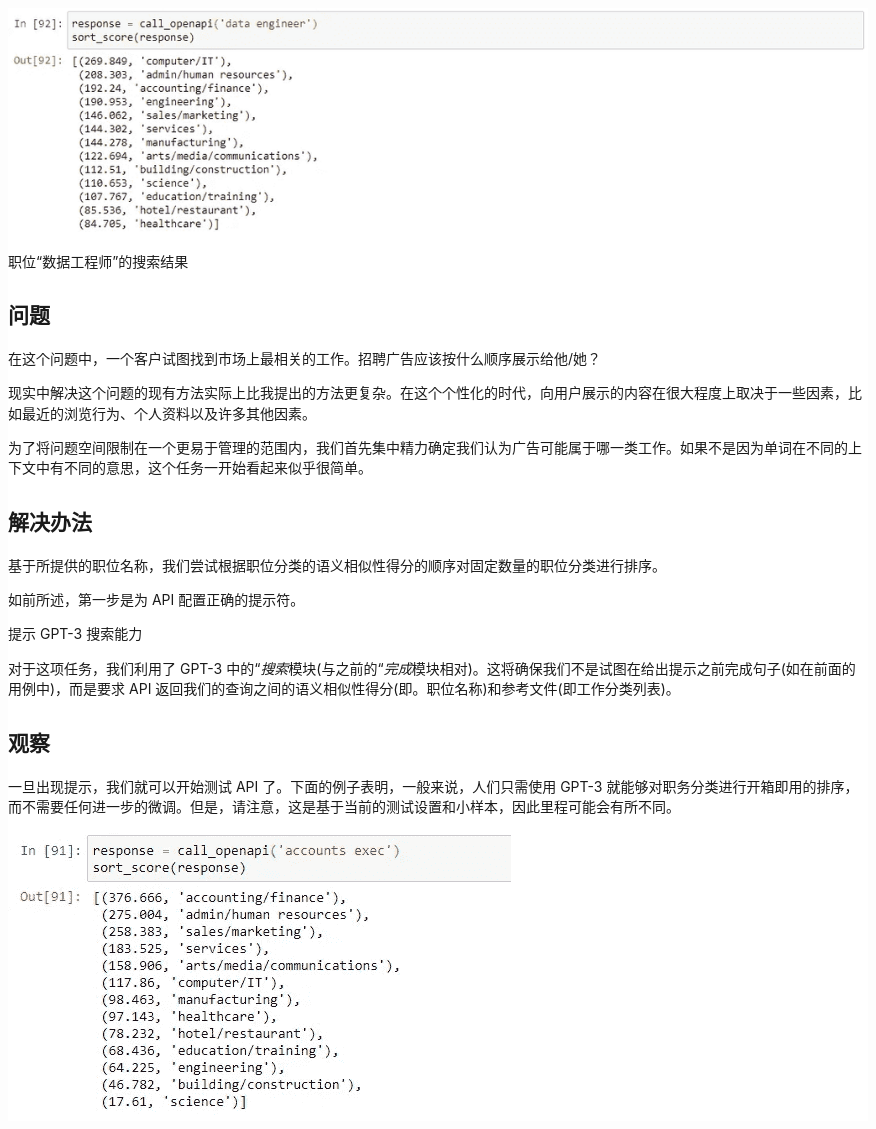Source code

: ![](img/c183ed050cc0fba7a128077879488a0a.png)

职位“数据工程师”的搜索结果

## 问题

在这个问题中，一个客户试图找到市场上最相关的工作。招聘广告应该按什么顺序展示给他/她？

现实中解决这个问题的现有方法实际上比我提出的方法更复杂。在这个个性化的时代，向用户展示的内容在很大程度上取决于一些因素，比如最近的浏览行为、个人资料以及许多其他因素。

为了将问题空间限制在一个更易于管理的范围内，我们首先集中精力确定我们认为广告可能属于哪一类工作。如果不是因为单词在不同的上下文中有不同的意思，这个任务一开始看起来似乎很简单。

## 解决办法

基于所提供的职位名称，我们尝试根据职位分类的语义相似性得分的顺序对固定数量的职位分类进行排序。

如前所述，第一步是为 API 配置正确的提示符。

提示 GPT-3 搜索能力

对于这项任务，我们利用了 GPT-3 中的“*搜索*模块(与之前的“*完成*模块相对)。这将确保我们不是试图在给出提示之前完成句子(如在前面的用例中)，而是要求 API 返回我们的查询之间的语义相似性得分(即。职位名称)和参考文件(即工作分类列表)。

## 观察

一旦出现提示，我们就可以开始测试 API 了。下面的例子表明，一般来说，人们只需使用 GPT-3 就能够对职务分类进行开箱即用的排序，而不需要任何进一步的微调。但是，请注意，这是基于当前的测试设置和小样本，因此里程可能会有所不同。

![](img/2ff0c7c0992b56d0a9d71d7fa6f1c377.png)
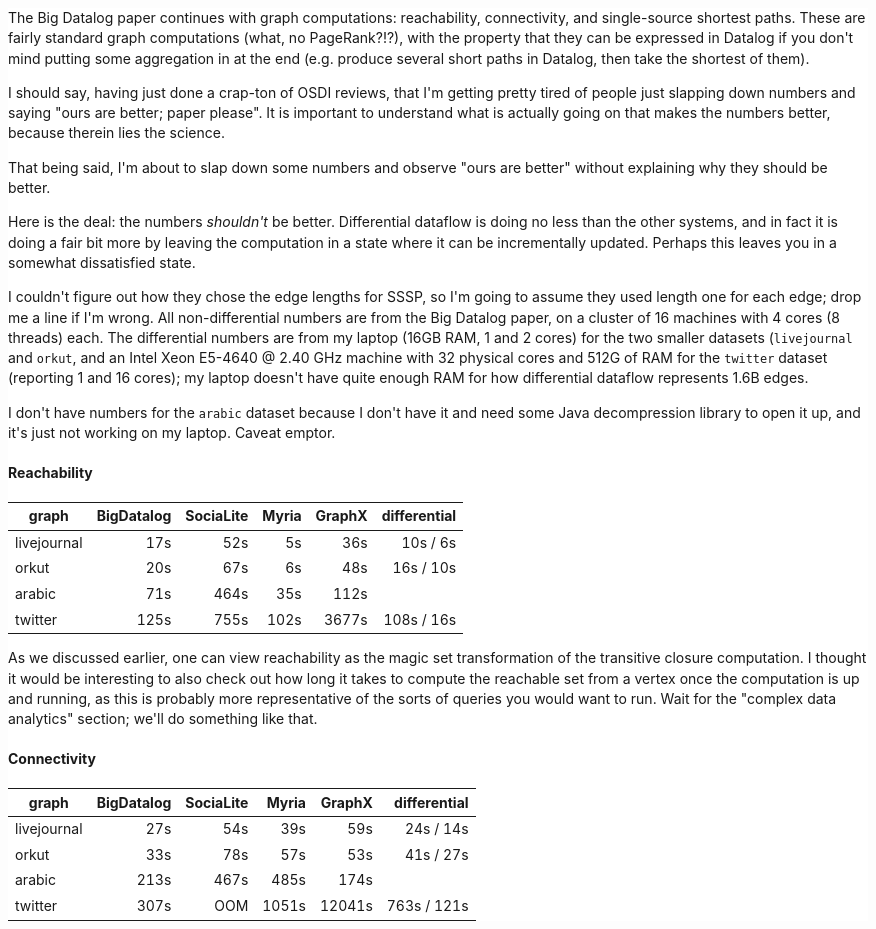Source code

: The Big Datalog paper continues with graph computations: reachability, connectivity, and single-source shortest paths. These are fairly standard graph computations (what, no PageRank?!?), with the property that they can be expressed in Datalog if you don't mind putting some aggregation in at the end (e.g. produce several short paths in Datalog, then take the shortest of them).

I should say, having just done a crap-ton of OSDI reviews, that I'm getting pretty tired of people just slapping down numbers and saying "ours are better; paper please". It is important to understand what is actually going on that makes the numbers better, because therein lies the science.

That being said, I'm about to slap down some numbers and observe "ours are better" without explaining why they should be better.

Here is the deal: the numbers *shouldn't* be better. Differential dataflow is doing no less than the other systems, and in fact it is doing a fair bit more by leaving the computation in a state where it can be incrementally updated. Perhaps this leaves you in a somewhat dissatisfied state.

I couldn't figure out how they chose the edge lengths for SSSP, so I'm going to assume they used length one for each edge; drop me a line if I'm wrong. All non-differential numbers are from the Big Datalog paper, on a cluster of 16 machines with 4 cores (8 threads) each. The differential numbers are from my laptop (16GB RAM, 1 and 2 cores) for the two smaller datasets (`livejournal` and `orkut`, and an Intel Xeon E5-4640 @ 2.40 GHz machine with 32 physical cores and 512G of RAM for the `twitter` dataset (reporting 1 and 16 cores); my laptop doesn't have quite enough RAM for how differential dataflow represents 1.6B edges.

I don't have numbers for the `arabic` dataset because I don't have it and need some Java decompression library to open it up, and it's just not working on my laptop. Caveat emptor.

#### Reachability

|       graph | BigDatalog | SociaLite | Myria | GraphX | differential |
|-------------|-----------:|----------:|------:|-------:|-------------:|
| livejournal | 	   17s |       52s |    5s |    36s |    10s /  6s |
|       orkut |        20s |       67s |    6s |    48s |    16s / 10s |
|      arabic |        71s |      464s |   35s |   112s |              |
|     twitter |       125s |      755s |  102s |  3677s |   108s / 16s |

As we discussed earlier, one can view reachability as the magic set transformation of the transitive closure computation. I thought it would be interesting to also check out how long it takes to compute the reachable set from a vertex once the computation is up and running, as this is probably more representative of the sorts of queries you would want to run. Wait for the "complex data analytics" section; we'll do something like that.

#### Connectivity

|       graph | BigDatalog | SociaLite | Myria | GraphX | differential |
|-------------|-----------:|----------:|------:|-------:|-------------:|
| livejournal | 	   27s |       54s |   39s |    59s |    24s / 14s |
|       orkut |        33s |       78s |   57s |    53s |    41s / 27s |
|      arabic |       213s |      467s |  485s |   174s |              |
|     twitter |       307s |       OOM | 1051s | 12041s |  763s / 121s |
====================
* _PROBLEM STATEMENT_
Rewrite the lines of the material from the line containing "#### Reachability" through the end of the material, both included, as a numbered list with blank lines omitted.

* _EXERCISE OUTPUT_
1. #### Reachability
2. |       graph | BigDatalog | SociaLite | Myria | GraphX | differential |
3. |-------------|-----------:|----------:|------:|-------:|-------------:|
4. | livejournal | 	   17s |       52s |    5s |    36s |    10s /  6s |
5. |       orkut |        20s |       67s |    6s |    48s |    16s / 10s |
6. |      arabic |        71s |      464s |   35s |   112s |              |
7. |     twitter |       125s |      755s |  102s |  3677s |   108s / 16s |
8. As we discussed earlier, one can view reachability as the magic set transformation of the transitive closure computation. I thought it would be interesting to also check out how long it takes to compute the reachable set from a vertex once the computation is up and running, as this is probably more representative of the sorts of queries you would want to run. Wait for the "complex data analytics" section; we'll do something like that.
9. #### Connectivity
10. |       graph | BigDatalog | SociaLite | Myria | GraphX | differential |
11. |-------------|-----------:|----------:|------:|-------:|-------------:|
12. | livejournal | 	   27s |       54s |   39s |    59s |    24s / 14s |
13. |       orkut |        33s |       78s |   57s |    53s |    41s / 27s |
14. |      arabic |       213s |      467s |  485s |   174s |              |
15. |     twitter |       307s |       OOM | 1051s | 12041s |  763s / 121s |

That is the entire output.